第9話

 森林の奥地にて、剣戟が響き渡る。

 舞うは、赤髪の剣姫と黒の剣士。それこそまるで舞踏でも踊るかのように繰り広げられる立ち回りは、仮に観客がいれば見惚れるほどに美しかった。


 だが、実態はそうではない。


「くっ!?」


「薬物の補正の無い状態でここまで動けるのか、予想外だな。やはりお前も原作とは少しばかり異なる状態らしい」


 客観視した場合、両者の実力は拮抗しているかのように見えた。だが、女の方が必死な形相であるのに対し、その男の表情には余裕が残されていた。


 事実、刀の打ち合い自体は互角の勝負であった。互いに切り結び、刀を砕き、新しい刀を握ってまた切り結ぶ。

 その過程で、両者共に少しずつ生傷を負う。


 だが、女の体の傷は増えていく一方であるのに対し、男のそれはすぐさま再生していった。

 疲労感も両者では異なる。女が徐々に動きを鈍らせていくのに対し、男の剣の冴えは最序盤の頃とまるで変わらない。


 そう。初めの頃は女が――リンが優勢であったのだ。

 薬の作用が無くなり、離脱と精神不安を抱えてなお、リンの方が実力は上であった。

 しかし、リンが傷を負い疲労を蓄積させていくにつれ、その有利は減少していき今では拮抗状態。男が――ヨグが優勢となるのも時間の問題であろう。


「来ないでっ!? 来ないでよっ!?」


 体に無意識化に蓄積されていた経験値故か、あるいは肉体の強靭さ、暴力性に特化した聖人の第六感とでも言える直感が故か。安定しない思考の中でなお、そのことを察し始めていたリンは攻勢へと打って出る。


「なんだとっ!?」


 大上段から振り下ろした妖刀――その刀身が受け太刀に触れる寸前、リンは刀の柄から手を離した。剛力を受け止めるべく構えていたヨグの姿勢が僅かに崩れる。

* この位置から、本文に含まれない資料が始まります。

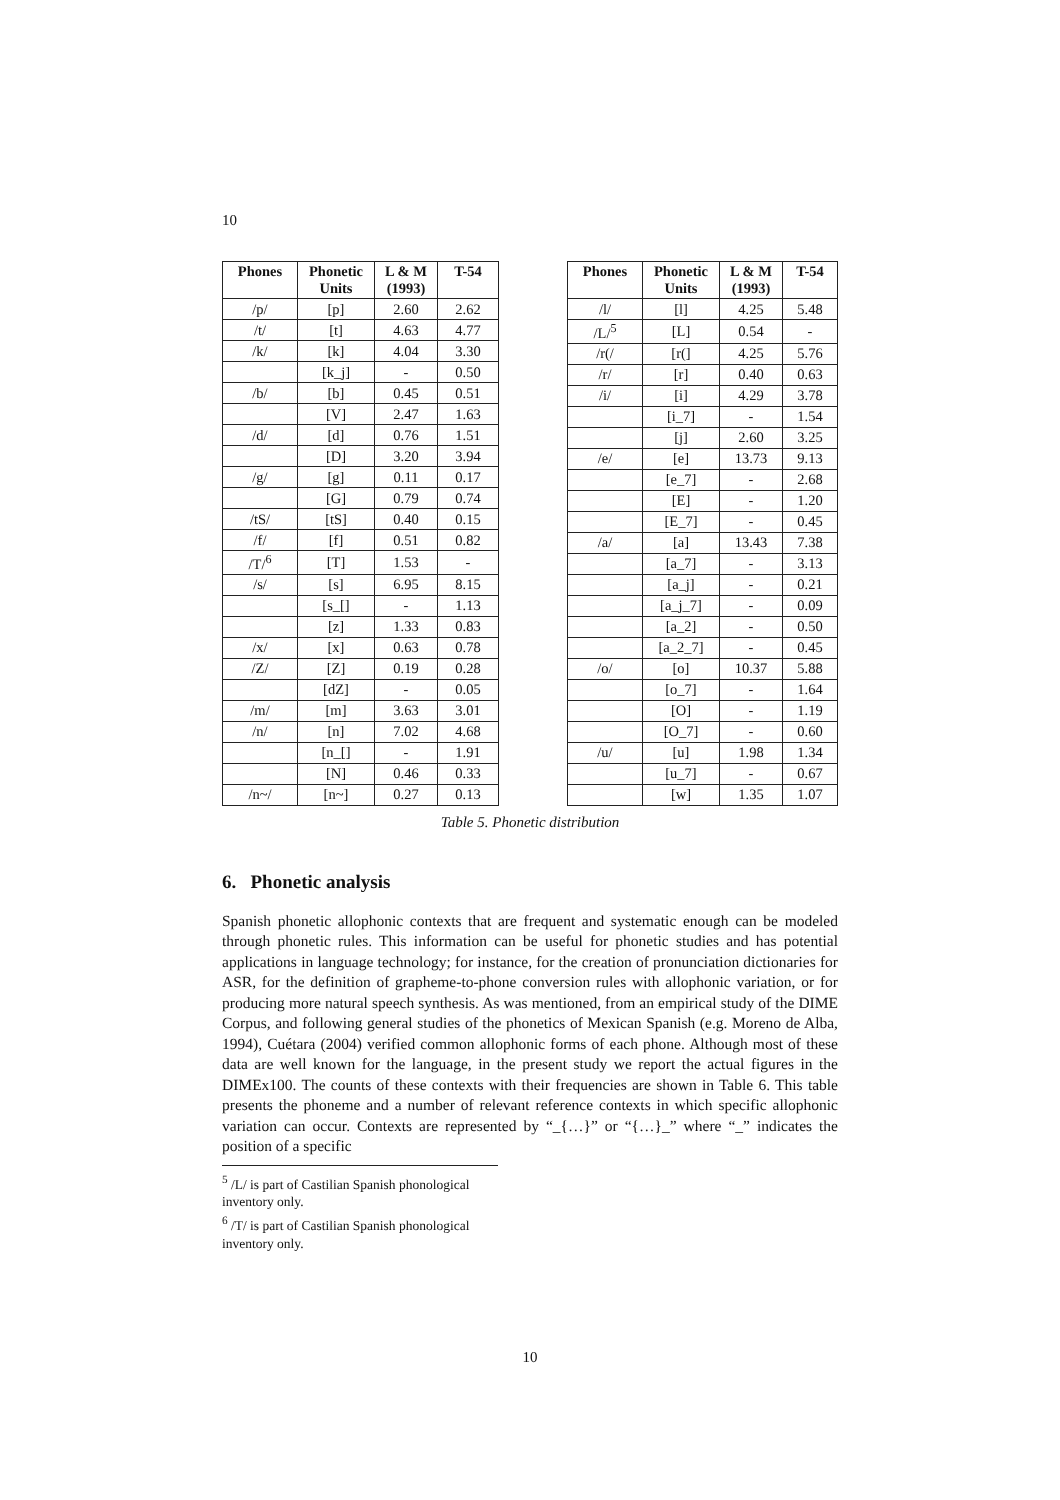10
| Phones | Phonetic Units | L & M (1993) | T-54 |
| --- | --- | --- | --- |
| /p/ | [p] | 2.60 | 2.62 |
| /t/ | [t] | 4.63 | 4.77 |
| /k/ | [k] | 4.04 | 3.30 |
| | [k_j] | - | 0.50 |
| /b/ | [b] | 0.45 | 0.51 |
| | [V] | 2.47 | 1.63 |
| /d/ | [d] | 0.76 | 1.51 |
| | [D] | 3.20 | 3.94 |
| /g/ | [g] | 0.11 | 0.17 |
| | [G] | 0.79 | 0.74 |
| /tS/ | [tS] | 0.40 | 0.15 |
| /f/ | [f] | 0.51 | 0.82 |
| /T/<sup>6</sup> | [T] | 1.53 | - |
| /s/ | [s] | 6.95 | 8.15 |
| | [s_[] | - | 1.13 |
| | [z] | 1.33 | 0.83 |
| /x/ | [x] | 0.63 | 0.78 |
| /Z/ | [Z] | 0.19 | 0.28 |
| | [dZ] | - | 0.05 |
| /m/ | [m] | 3.63 | 3.01 |
| /n/ | [n] | 7.02 | 4.68 |
| | [n_[] | - | 1.91 |
| | [N] | 0.46 | 0.33 |
| /n~/ | [n~] | 0.27 | 0.13 |
| Phones | Phonetic Units | L & M (1993) | T-54 |
| --- | --- | --- | --- |
| /l/ | [l] | 4.25 | 5.48 |
| /L/<sup>5</sup> | [L] | 0.54 | - |
| /r(/ | [r(] | 4.25 | 5.76 |
| /r/ | [r] | 0.40 | 0.63 |
| /i/ | [i] | 4.29 | 3.78 |
| | [i_7] | - | 1.54 |
| | [j] | 2.60 | 3.25 |
| /e/ | [e] | 13.73 | 9.13 |
| | [e_7] | - | 2.68 |
| | [E] | - | 1.20 |
| | [E_7] | - | 0.45 |
| /a/ | [a] | 13.43 | 7.38 |
| | [a_7] | - | 3.13 |
| | [a_j] | - | 0.21 |
| | [a_j_7] | - | 0.09 |
| | [a_2] | - | 0.50 |
| | [a_2_7] | - | 0.45 |
| /o/ | [o] | 10.37 | 5.88 |
| | [o_7] | - | 1.64 |
| | [O] | - | 1.19 |
| | [O_7] | - | 0.60 |
| /u/ | [u] | 1.98 | 1.34 |
| | [u_7] | - | 0.67 |
| | [w] | 1.35 | 1.07 |
Table 5. Phonetic distribution
6. Phonetic analysis
Spanish phonetic allophonic contexts that are frequent and systematic enough can be modeled through phonetic rules. This information can be useful for phonetic studies and has potential applications in language technology; for instance, for the creation of pronunciation dictionaries for ASR, for the definition of grapheme-to-phone conversion rules with allophonic variation, or for producing more natural speech synthesis. As was mentioned, from an empirical study of the DIME Corpus, and following general studies of the phonetics of Mexican Spanish (e.g. Moreno de Alba, 1994), Cuétara (2004) verified common allophonic forms of each phone. Although most of these data are well known for the language, in the present study we report the actual figures in the DIMEx100. The counts of these contexts with their frequencies are shown in Table 6. This table presents the phoneme and a number of relevant reference contexts in which specific allophonic variation can occur. Contexts are represented by “_{…}” or “{…}_” where “_” indicates the position of a specific
<sup>5</sup> /L/ is part of Castilian Spanish phonological inventory only.
<sup>6</sup> /T/ is part of Castilian Spanish phonological inventory only.
10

 彼の受け太刀も、リンの斬撃に合わせるように振り下ろされていた。しかし、それ以上の速度で彼女は動く。刃同士が触れ合うよりも早く、速く、リンはヨグの懐へと身を沈めた。


 聖人の、異常ともいえる身体能力だからこそ成せる動作だった。

 そのフェイントで生み出された、僅か一瞬。


 低く体を屈め、腰に携えた一本の短刀を抜き放つ。狙うはその男の頸部。胴体と脳を繋ぐ連絡線。


「――やっ!」


 跳ねるようにして、ヨグの受け太刀と胴体の間に体を滑り込ませ、喉元へ刃先を押しやる。峰に片手を添えて、襤褸のフードごとその首を短刀で引き裂いた。


 吹きあがる血風。動きを止めた彼の肉体は刀を手放し崩れるようにして地面へと倒れこんだ。その脇には、男の首の上に乗っていたソレが転がっている。

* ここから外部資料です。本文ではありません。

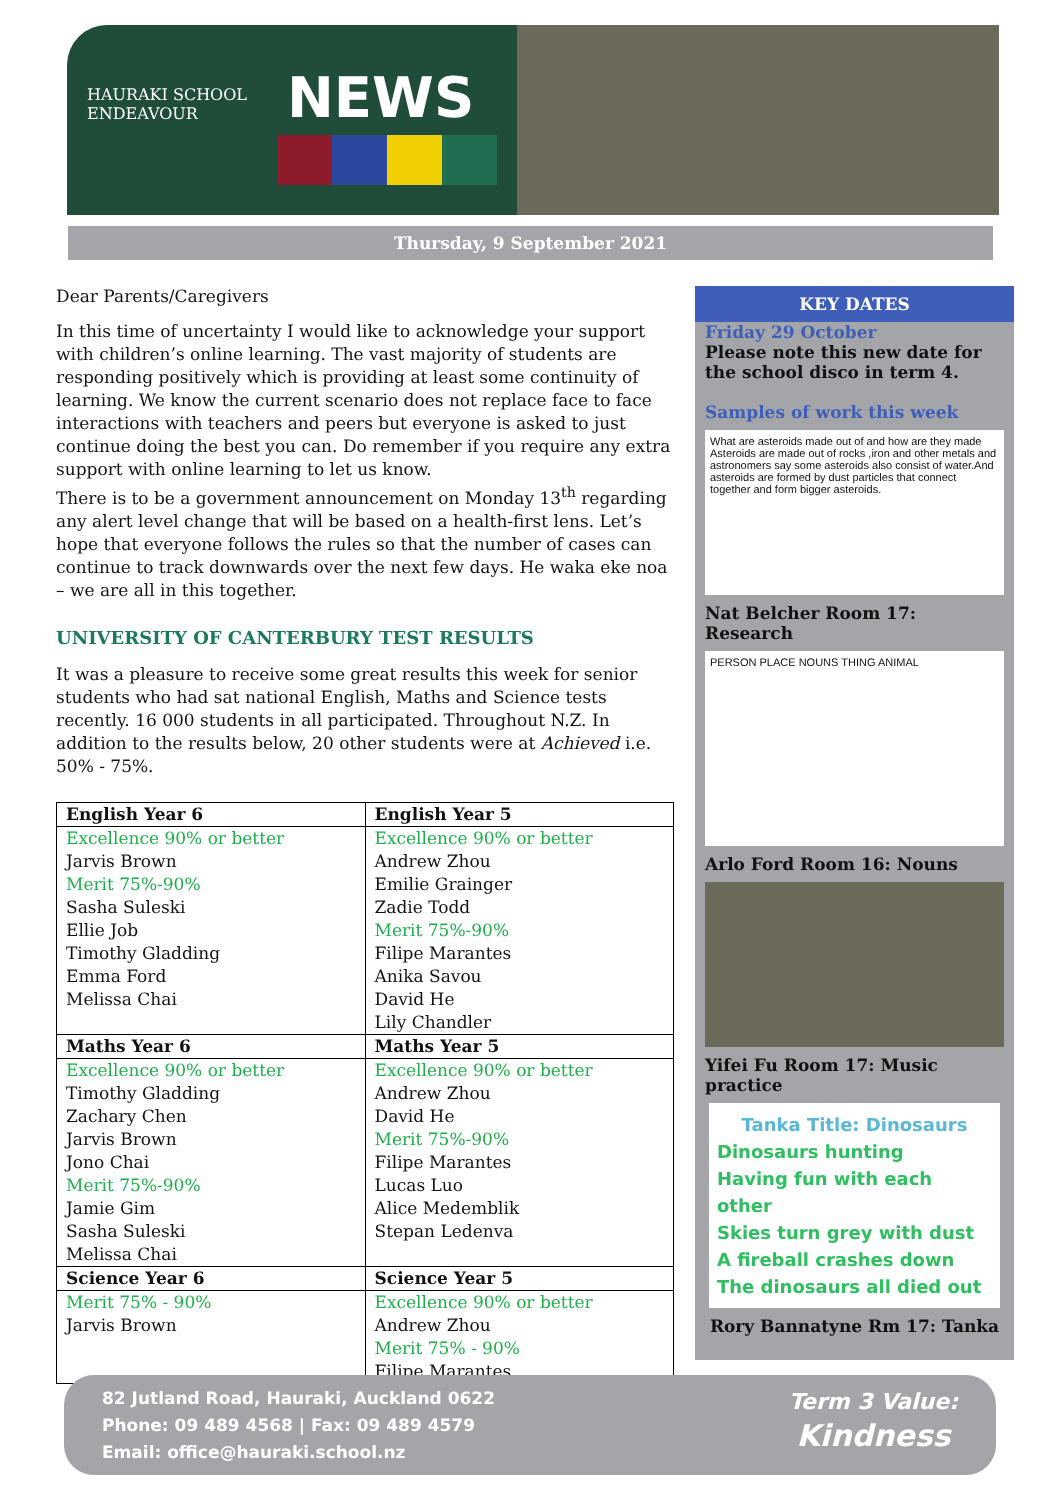HAURAKI SCHOOL
ENDEAVOUR
NEWS
Thursday, 9 September 2021
Dear Parents/Caregivers
In this time of uncertainty I would like to acknowledge your support with children’s online learning. The vast majority of students are responding positively which is providing at least some continuity of learning. We know the current scenario does not replace face to face interactions with teachers and peers but everyone is asked to just continue doing the best you can. Do remember if you require any extra support with online learning to let us know.
There is to be a government announcement on Monday 13<sup>th</sup> regarding any alert level change that will be based on a health-first lens. Let’s hope that everyone follows the rules so that the number of cases can continue to track downwards over the next few days. He waka eke noa – we are all in this together.
UNIVERSITY OF CANTERBURY TEST RESULTS
It was a pleasure to receive some great results this week for senior students who had sat national English, Maths and Science tests recently. 16 000 students in all participated. Throughout N.Z. In addition to the results below, 20 other students were at Achieved i.e. 50% - 75%.
| English Year 6 | English Year 5 |
| --- | --- |
| Excellence 90% or better Jarvis Brown Merit 75%-90% Sasha Suleski Ellie Job Timothy Gladding Emma Ford Melissa Chai | Excellence 90% or better Andrew Zhou Emilie Grainger Zadie Todd Merit 75%-90% Filipe Marantes Anika Savou David He Lily Chandler |
| Maths Year 6 | Maths Year 5 |
| Excellence 90% or better Timothy Gladding Zachary Chen Jarvis Brown Jono Chai Merit 75%-90% Jamie Gim Sasha Suleski Melissa Chai | Excellence 90% or better Andrew Zhou David He Merit 75%-90% Filipe Marantes Lucas Luo Alice Medemblik Stepan Ledenva |
| Science Year 6 | Science Year 5 |
| Merit 75% - 90% Jarvis Brown | Excellence 90% or better Andrew Zhou Merit 75% - 90% Filipe Marantes |
KEY DATES
Friday 29 October
Please note this new date for the school disco in term 4.
Samples of work this week
What are asteroids made out of and how are they made
Asteroids are made out of rocks ,iron and other metals and astronomers say some asteroids also consist of water.And asteroids are formed by dust particles that connect together and form bigger asteroids.
Nat Belcher Room 17: Research
PERSON PLACE NOUNS THING ANIMAL
Arlo Ford Room 16: Nouns
Yifei Fu Room 17: Music practice
Tanka Title: Dinosaurs
Dinosaurs hunting
Having fun with each other
Skies turn grey with dust
A fireball crashes down
The dinosaurs all died out
Rory Bannatyne Rm 17: Tanka
82 Jutland Road, Hauraki, Auckland 0622
Phone: 09 489 4568 | Fax: 09 489 4579
Email: office@hauraki.school.nz
Term 3 Value:
Kindness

「……ゃった…………勝てた、生き残れた……ぅううっ……」


 勝利の喜びもつかの間、リンは大地へと嘔吐する。

 鼻を刺すような血の匂いが、手のひらに残る肉を切り裂いた生々しい感触が、辺り一帯に漂う死の気配纏う空気感が。その全てが気持ち悪い。

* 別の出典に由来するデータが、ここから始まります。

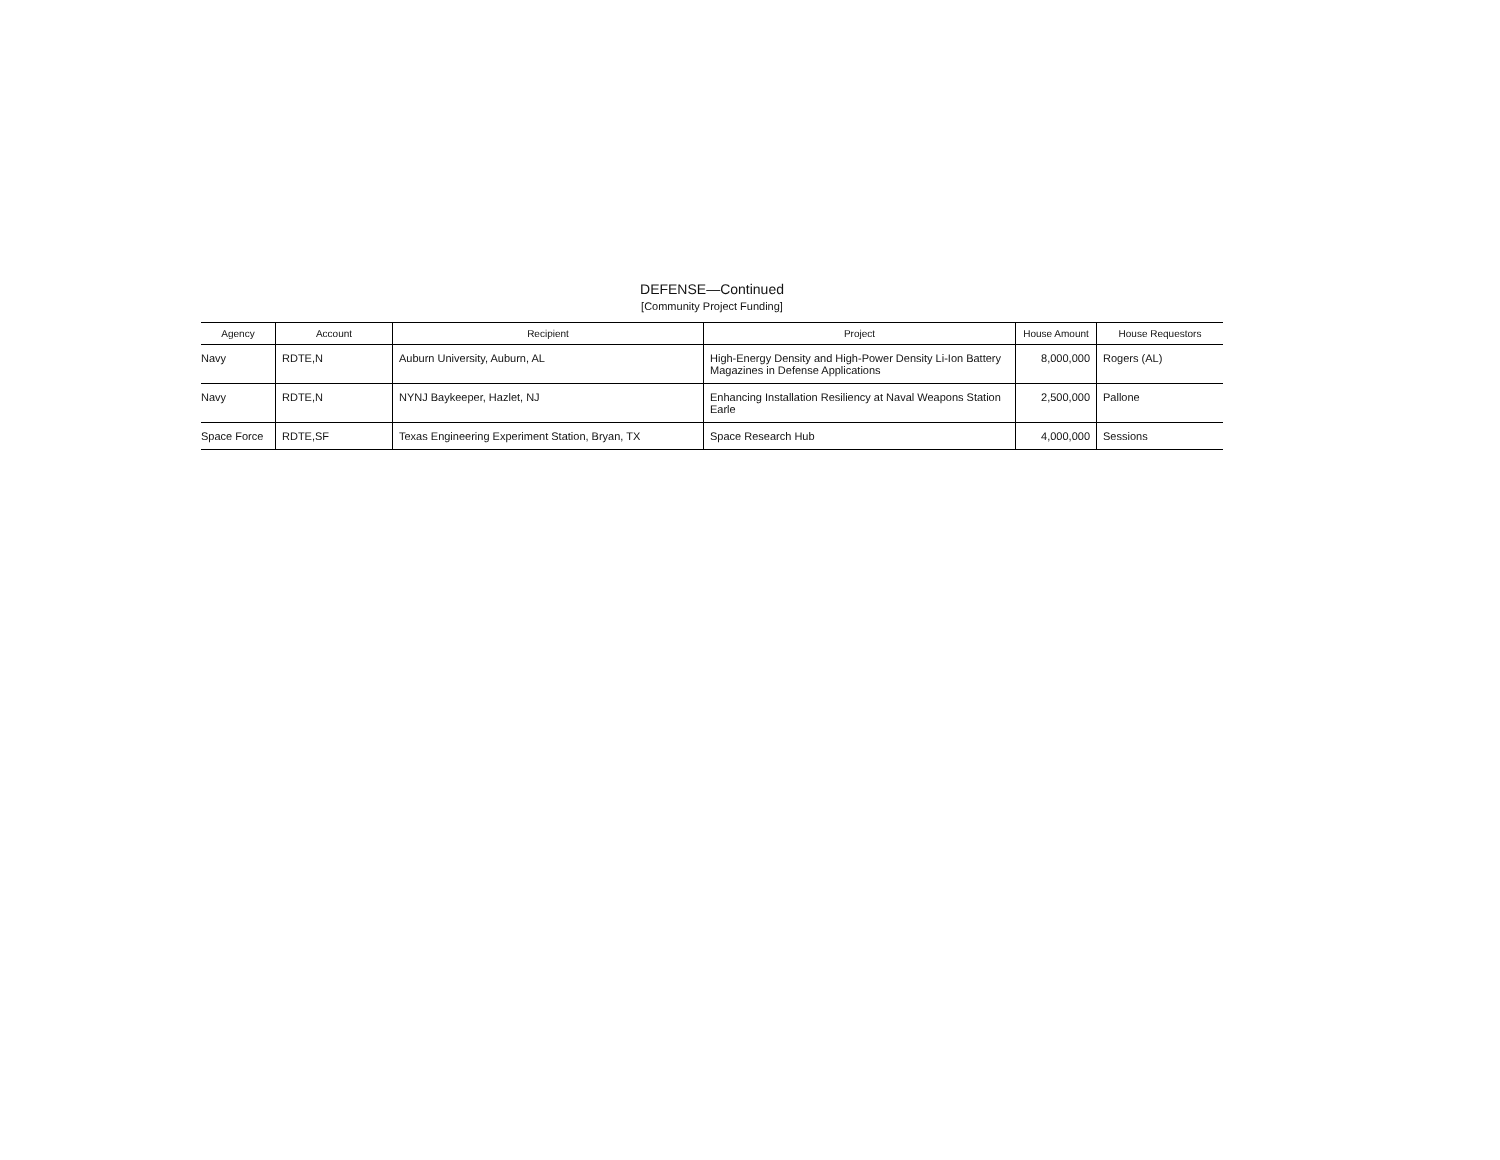DEFENSE—Continued
[Community Project Funding]
| Agency | Account | Recipient | Project | House Amount | House Requestors |
| --- | --- | --- | --- | --- | --- |
| Navy | RDTE,N | Auburn University, Auburn, AL | High-Energy Density and High-Power Density Li-Ion Battery Magazines in Defense Applications | 8,000,000 | Rogers (AL) |
| Navy | RDTE,N | NYNJ Baykeeper, Hazlet, NJ | Enhancing Installation Resiliency at Naval Weapons Station Earle | 2,500,000 | Pallone |
| Space Force | RDTE,SF | Texas Engineering Experiment Station, Bryan, TX | Space Research Hub | 4,000,000 | Sessions |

 そしてまた、他者を殺してしまったという実感が、生存を勝ち得た事実以上に彼女の心に重くのしかかっていた。


「ごめんなさいっ……ごめんなさいっ……殺しちゃった、アタシがっ、この手でっ……この刀でっ……!」


 生傷だらけの体で、血塗れの姿で、纏う衣装も血や泥に塗れ裂けた箇所も多い、そんな体裁で。

 恥も外聞もなく、嘔吐と失禁をしながらリンは目の前の死体に懺悔していた。

 両目から流れ落ちる涙は留まることを知らず、口から溢れる謝罪はもはや誰に向けたものであるのか知れず。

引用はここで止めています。